O que revelam as mensagens do celular apreendido?
Conversas extraídas do aparelho de João Gabriel de Melo Yamawaki indicam o envio de grandes quantias em espécie para Brasília, muitas vezes transportadas por helicópteros. Ele é apontado como operador financeiro do PCC.
Os diálogos mostram tratativas com o empresário Adair Antônio de Freitas Meira, incluindo pedidos logísticos e confirmações de pagamentos. A polícia acredita que as mensagens evidenciam um fluxo contínuo de dinheiro fora do sistema bancário tradicional. As informações são do Metrópoles.
Como funcionava o esquema financeiro do PCC investigado?
Segundo a investigação, valores eram transferidos inicialmente para a fintech 4TBANK, por meio de boletos considerados suspeitos. Empresas e fundações ligadas a Meira teriam participado desses pagamentos.
Depois disso, o dinheiro retornava em espécie ao empresário, muitas vezes transportado por aeronaves fretadas. A prática, de acordo com os investigadores, dificultava o rastreamento da origem dos recursos.
Quais valores e movimentações chamaram atenção da polícia?
As autoridades identificaram operações milionárias ao cruzar mensagens com dados do COAF. Um dos episódios mais relevantes envolveu o saque de R$ 1,38 milhão em dinheiro vivo. Entre os principais pontos levantados estão:
- Pagamento inicial de R$ 100 mil à fintech em 2021
- Cobrança adicional de R$ 18,1 mil referente a custos da operação
- Saques fracionados realizados em quatro datas diferentes
- Entregas que poderiam chegar a R$ 2,5 milhões em espécie
Como ocorriam as entregas de dinheiro em Brasília?
Mensagens mostram que encontros presenciais eram organizados na capital federal. Em um dos casos, Yamawaki informa chegada ao aeroporto, enquanto Meira organiza a recepção.
Em outro trecho, há menção ao transporte de uma “bolsinha”, interpretada pela polícia como possível entrega de valores. Os investigadores afirmam que terceiros envolvidos sabiam que algo seria repassado diretamente ao destinatário final.
Onde mais ocorreram encontros e entregas suspeitas?
Além de Brasília, há indícios de reuniões em São Paulo e em Palmas, no Tocantins. Um encontro na capital paulista teria relação com a entrega de cerca de R$ 570 mil em espécie.

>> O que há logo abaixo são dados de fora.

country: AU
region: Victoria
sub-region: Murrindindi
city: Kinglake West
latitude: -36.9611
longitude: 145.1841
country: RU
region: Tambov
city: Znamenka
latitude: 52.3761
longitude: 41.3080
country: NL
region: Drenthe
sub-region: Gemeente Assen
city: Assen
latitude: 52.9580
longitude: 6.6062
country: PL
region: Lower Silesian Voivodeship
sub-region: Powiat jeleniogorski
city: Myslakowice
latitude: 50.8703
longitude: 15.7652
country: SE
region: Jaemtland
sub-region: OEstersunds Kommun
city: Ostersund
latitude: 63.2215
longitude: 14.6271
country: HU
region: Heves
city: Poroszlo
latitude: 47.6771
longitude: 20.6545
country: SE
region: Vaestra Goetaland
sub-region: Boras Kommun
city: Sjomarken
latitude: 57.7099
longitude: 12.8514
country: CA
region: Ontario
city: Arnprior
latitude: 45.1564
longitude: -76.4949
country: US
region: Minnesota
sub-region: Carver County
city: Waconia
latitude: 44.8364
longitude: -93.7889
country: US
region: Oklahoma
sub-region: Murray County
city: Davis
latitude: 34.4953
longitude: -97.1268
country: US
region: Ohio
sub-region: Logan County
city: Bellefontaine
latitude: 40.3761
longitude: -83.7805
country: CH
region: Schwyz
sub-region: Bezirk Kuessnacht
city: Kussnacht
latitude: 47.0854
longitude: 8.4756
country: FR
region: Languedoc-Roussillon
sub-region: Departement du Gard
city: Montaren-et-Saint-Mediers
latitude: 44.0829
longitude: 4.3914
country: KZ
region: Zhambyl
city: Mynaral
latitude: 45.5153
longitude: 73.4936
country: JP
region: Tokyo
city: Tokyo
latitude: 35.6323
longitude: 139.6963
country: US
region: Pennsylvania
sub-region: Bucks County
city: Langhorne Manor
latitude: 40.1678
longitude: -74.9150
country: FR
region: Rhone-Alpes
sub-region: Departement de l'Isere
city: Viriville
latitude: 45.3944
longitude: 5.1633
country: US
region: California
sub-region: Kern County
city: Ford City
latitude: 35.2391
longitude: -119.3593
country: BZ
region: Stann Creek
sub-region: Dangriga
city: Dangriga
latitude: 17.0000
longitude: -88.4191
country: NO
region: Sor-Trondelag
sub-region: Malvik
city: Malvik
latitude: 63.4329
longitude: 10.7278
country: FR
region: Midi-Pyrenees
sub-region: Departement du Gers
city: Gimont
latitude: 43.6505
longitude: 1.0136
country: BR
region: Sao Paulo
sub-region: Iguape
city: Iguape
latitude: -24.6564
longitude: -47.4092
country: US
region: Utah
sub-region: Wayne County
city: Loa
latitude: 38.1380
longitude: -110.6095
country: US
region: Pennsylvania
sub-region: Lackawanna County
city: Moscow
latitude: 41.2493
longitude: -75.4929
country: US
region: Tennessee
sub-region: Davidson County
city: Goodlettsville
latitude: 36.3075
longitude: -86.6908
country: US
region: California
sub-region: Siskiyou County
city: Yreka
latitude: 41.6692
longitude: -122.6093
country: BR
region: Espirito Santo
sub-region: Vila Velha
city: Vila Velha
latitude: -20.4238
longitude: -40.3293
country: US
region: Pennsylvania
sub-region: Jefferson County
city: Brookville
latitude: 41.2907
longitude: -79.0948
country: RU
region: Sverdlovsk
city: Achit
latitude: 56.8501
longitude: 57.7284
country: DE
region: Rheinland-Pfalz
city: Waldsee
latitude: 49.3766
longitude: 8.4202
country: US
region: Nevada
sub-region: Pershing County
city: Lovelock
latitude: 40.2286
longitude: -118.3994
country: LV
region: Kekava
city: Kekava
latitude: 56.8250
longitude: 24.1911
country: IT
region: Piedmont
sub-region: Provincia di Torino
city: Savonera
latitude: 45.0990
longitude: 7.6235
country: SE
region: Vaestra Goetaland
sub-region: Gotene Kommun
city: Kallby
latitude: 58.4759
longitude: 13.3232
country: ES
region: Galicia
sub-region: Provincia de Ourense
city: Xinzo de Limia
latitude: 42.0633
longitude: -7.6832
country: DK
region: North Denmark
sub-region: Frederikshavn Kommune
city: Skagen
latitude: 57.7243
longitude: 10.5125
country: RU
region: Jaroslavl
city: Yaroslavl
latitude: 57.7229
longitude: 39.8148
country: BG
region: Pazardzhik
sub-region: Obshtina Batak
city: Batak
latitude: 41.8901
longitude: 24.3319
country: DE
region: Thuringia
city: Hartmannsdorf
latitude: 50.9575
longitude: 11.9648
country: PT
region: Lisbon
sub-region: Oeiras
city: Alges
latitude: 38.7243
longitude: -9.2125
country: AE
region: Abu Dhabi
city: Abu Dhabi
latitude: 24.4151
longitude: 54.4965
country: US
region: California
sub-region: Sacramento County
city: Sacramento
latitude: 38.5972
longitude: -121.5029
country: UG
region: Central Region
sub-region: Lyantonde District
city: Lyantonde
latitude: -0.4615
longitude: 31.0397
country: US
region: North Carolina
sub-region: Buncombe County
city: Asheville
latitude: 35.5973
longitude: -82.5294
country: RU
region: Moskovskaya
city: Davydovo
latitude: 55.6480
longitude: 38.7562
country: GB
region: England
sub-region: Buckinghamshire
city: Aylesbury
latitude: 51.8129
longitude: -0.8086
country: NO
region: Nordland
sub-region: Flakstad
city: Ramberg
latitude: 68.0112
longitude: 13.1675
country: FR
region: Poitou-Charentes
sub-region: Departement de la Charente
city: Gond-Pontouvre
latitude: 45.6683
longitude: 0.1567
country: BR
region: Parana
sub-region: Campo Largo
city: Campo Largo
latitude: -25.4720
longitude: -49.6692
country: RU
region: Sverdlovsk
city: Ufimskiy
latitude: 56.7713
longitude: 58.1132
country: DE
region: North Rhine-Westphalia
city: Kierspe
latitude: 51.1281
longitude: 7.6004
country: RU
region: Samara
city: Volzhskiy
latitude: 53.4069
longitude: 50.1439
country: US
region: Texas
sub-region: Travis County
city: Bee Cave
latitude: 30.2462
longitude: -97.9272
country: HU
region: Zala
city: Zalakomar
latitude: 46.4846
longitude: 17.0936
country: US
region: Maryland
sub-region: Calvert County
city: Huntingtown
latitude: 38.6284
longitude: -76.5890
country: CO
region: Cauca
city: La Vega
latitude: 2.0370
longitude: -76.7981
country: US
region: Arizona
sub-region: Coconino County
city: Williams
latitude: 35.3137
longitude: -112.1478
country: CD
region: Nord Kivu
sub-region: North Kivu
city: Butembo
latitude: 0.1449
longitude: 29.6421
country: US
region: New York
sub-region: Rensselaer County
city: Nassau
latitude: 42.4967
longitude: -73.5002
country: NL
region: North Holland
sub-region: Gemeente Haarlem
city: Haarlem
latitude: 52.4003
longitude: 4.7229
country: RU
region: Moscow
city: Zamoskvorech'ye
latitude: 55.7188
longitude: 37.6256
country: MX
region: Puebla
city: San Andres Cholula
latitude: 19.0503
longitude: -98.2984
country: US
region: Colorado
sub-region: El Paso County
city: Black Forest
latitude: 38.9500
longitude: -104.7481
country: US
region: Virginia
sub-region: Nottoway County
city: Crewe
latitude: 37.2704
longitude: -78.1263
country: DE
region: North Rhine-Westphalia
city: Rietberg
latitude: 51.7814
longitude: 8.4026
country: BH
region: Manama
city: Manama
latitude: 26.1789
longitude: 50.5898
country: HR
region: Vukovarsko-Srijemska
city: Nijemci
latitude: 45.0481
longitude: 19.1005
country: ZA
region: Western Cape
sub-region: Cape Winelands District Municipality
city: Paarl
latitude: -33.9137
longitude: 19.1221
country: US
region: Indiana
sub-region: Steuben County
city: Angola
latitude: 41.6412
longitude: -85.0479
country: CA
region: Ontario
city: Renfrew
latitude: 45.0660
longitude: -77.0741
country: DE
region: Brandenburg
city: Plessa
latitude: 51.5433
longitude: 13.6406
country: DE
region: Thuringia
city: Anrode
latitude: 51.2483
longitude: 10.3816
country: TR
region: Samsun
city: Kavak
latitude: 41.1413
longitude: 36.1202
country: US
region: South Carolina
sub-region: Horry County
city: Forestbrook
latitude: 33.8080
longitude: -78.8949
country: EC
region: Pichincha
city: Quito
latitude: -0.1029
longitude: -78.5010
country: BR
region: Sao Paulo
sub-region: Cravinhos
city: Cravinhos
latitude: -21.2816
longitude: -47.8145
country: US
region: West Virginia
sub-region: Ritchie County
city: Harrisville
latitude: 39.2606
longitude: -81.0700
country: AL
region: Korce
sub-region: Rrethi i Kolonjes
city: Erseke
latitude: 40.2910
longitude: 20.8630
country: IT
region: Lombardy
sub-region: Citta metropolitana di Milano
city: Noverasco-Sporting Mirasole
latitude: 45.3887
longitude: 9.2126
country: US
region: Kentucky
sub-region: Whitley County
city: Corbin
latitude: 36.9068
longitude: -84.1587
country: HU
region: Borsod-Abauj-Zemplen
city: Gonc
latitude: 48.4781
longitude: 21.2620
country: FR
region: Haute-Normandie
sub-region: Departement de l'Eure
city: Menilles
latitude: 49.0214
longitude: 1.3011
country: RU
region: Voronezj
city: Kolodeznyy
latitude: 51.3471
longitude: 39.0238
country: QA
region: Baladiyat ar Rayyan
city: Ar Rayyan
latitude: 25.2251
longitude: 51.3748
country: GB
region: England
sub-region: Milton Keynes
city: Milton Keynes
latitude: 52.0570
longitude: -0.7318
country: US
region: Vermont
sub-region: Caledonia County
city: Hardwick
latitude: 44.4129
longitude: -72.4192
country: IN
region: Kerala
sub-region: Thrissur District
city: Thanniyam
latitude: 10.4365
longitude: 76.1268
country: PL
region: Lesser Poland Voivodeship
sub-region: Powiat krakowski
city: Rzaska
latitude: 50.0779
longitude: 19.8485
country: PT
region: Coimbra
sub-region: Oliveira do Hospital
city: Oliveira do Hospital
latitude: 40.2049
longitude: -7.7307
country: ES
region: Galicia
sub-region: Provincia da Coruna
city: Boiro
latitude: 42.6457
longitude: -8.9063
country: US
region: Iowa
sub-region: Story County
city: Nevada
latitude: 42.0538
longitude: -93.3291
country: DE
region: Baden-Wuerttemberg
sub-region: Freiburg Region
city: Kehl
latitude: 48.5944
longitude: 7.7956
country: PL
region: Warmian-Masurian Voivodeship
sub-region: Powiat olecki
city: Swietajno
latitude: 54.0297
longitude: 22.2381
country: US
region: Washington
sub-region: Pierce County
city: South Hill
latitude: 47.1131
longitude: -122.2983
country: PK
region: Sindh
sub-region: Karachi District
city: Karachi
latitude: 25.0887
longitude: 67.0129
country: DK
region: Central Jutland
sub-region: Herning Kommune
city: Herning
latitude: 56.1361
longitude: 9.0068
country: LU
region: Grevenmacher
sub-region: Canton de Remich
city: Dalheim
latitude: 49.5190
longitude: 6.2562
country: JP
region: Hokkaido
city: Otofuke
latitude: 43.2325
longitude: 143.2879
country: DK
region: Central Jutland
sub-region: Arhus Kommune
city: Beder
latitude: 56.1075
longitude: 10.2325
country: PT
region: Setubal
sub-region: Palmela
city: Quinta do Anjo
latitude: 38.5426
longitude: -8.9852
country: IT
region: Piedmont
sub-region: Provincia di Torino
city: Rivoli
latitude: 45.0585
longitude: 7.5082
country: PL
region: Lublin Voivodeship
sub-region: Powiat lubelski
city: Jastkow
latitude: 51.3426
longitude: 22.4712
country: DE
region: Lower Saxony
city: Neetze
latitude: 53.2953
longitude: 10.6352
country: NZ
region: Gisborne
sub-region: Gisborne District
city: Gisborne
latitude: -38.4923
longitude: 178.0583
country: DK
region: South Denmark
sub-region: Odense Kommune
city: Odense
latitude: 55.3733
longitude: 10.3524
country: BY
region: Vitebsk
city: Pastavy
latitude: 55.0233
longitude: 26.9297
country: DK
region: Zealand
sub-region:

Já em um posto de combustível ligado à família de Yamawaki, a polícia aponta uma possível entrega de R$ 2,5 milhões. O episódio foi descrito como parte do “caminho de volta do dinheiro”.
O que diz a defesa do empresário investigado?
A defesa de Adair Meira negou qualquer ligação com atividades ilícitas ou organizações criminosas. Em nota, os advogados classificaram as acusações como frágeis e baseadas em interpretações questionáveis.
Os representantes afirmam que não há provas concretas sobre transporte de dinheiro em espécie e destacam que o empresário pretende colaborar com as autoridades. Segundo a defesa, todos os fatos serão esclarecidos ao longo da investigação.